FIG. 1 is a sectional view of a hermetic rotary compressor showing an embodiment of the present invention, and FIGS. 2 and 3 are the n/line and m −
4 is a cross-sectional view of the main parts of the high-pressure pulp equipment showing the valve open state, Fig. 5 is a perspective view of the main parts of the cylinder plate, and Fig. 6 is a cross-section of a conventional hermetic rotary compressor. It is a diagram. 61... Airtight container, 52... Electric element, 63... Compression element, 54... Crankshaft, 65.56... Side Plate, 57.
... Cylinder plate, 58 ... Rotor, 59 ... Vane, 6o ... Compression chamber,
61...Low pressure chamber, 62...High pressure chamber, 6
6...Suction valve, 70...Discharge valve, 72
...High pressure side inlet port, 73...Discharge pipe, 74...High pressure side outlet port, 76...
...Low pressure side port, 77...High pressure pulp, 76
a... One end of the low pressure side port (opening), 79...

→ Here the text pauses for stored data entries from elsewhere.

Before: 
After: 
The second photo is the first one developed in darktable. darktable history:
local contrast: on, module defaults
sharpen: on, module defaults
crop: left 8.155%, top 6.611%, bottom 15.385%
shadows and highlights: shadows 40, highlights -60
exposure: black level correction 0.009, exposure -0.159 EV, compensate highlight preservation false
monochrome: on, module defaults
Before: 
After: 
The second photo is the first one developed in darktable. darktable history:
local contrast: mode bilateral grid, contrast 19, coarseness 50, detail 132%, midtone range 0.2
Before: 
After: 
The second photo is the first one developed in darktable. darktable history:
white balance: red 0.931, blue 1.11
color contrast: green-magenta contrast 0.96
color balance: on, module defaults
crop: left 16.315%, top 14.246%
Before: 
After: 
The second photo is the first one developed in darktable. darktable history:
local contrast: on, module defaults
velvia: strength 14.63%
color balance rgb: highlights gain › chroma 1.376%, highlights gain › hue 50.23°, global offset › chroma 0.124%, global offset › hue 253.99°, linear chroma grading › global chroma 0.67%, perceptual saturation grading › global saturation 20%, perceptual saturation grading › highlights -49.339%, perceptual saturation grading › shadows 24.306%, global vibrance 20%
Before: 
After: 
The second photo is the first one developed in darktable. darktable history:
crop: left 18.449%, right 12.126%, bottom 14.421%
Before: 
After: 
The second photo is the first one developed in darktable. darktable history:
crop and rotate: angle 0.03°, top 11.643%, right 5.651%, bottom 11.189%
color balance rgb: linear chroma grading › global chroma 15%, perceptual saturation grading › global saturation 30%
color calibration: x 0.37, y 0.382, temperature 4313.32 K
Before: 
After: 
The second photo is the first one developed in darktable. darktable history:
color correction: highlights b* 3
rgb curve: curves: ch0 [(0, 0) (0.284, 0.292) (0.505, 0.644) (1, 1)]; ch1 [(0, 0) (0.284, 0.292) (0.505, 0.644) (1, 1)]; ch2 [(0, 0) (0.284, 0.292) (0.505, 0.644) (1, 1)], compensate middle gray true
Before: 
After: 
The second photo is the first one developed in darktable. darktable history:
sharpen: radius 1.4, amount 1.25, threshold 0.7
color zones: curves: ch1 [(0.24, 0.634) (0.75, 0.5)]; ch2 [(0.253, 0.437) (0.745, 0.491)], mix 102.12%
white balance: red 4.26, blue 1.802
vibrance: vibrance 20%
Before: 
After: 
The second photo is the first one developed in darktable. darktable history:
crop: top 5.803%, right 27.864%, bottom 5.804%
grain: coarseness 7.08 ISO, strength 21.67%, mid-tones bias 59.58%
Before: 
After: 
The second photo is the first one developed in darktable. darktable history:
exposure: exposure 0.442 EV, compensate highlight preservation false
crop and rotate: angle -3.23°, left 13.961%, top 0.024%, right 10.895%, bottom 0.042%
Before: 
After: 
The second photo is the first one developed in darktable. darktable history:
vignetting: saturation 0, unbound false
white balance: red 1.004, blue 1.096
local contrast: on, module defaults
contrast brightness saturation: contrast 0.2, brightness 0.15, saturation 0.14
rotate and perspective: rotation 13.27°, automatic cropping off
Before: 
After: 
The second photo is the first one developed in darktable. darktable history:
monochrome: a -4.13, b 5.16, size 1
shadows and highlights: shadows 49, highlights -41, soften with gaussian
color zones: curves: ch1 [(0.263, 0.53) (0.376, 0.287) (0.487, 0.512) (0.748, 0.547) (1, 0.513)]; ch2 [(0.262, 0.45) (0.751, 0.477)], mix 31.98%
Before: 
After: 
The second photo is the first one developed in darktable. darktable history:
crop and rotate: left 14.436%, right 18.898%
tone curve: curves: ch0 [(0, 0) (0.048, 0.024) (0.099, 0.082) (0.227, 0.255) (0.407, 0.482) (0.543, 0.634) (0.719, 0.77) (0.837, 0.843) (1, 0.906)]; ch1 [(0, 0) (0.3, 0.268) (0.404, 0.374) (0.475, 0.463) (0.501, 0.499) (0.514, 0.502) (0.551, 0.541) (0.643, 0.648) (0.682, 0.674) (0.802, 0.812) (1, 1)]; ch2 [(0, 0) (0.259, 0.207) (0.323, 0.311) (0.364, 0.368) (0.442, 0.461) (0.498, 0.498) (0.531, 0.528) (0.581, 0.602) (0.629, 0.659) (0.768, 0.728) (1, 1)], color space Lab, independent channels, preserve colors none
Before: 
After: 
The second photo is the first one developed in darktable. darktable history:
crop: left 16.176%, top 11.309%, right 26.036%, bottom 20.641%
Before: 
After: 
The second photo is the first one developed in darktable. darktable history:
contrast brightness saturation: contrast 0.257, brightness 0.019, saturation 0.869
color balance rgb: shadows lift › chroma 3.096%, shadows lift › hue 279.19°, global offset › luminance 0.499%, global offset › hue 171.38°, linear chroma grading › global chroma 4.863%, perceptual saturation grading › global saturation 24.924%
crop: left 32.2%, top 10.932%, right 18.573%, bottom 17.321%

...Pressure path. Name of agent: Patent attorney Toshio Nakao and one other name
5rXJ

Claims (1)

[Claims] The compressor includes a closed container, a compression element and an electric element housed in the closed container, and the compression element includes a side plate having a bearing portion that pivotally supports a crankshaft, and a cylinder plate that rotatably houses a rotor. , a compression chamber is formed by superimposing the side plate and the cylinder plate, a vane that partitions the compression chamber into a low pressure chamber and a high pressure chamber, and a vane that communicates with the low pressure chamber and the high pressure chamber, and is adjacent to the vane. a suction valve and a discharge valve disposed as check valves, and adjacently provided with a high-pressure side inlet port that constantly communicates with the closed container and a high-pressure side outlet port that constantly communicates with the discharge pipe, The cylinder plate includes a low pressure side port, one end of which communicates with a low pressure section between the suction valve and the low pressure chamber in the cylinder through a pressure guide path formed in the cylinder plate, and the high pressure side inlet port and the high pressure side an outlet port is disposed in correspondence with the other end of the low pressure side port, and the high pressure side inlet port and the high pressure side outlet port are simultaneously closed on one side;
A closed rotary compressor comprising a disc-shaped high-pressure valve that can close the other end of the low-pressure side port on the other side.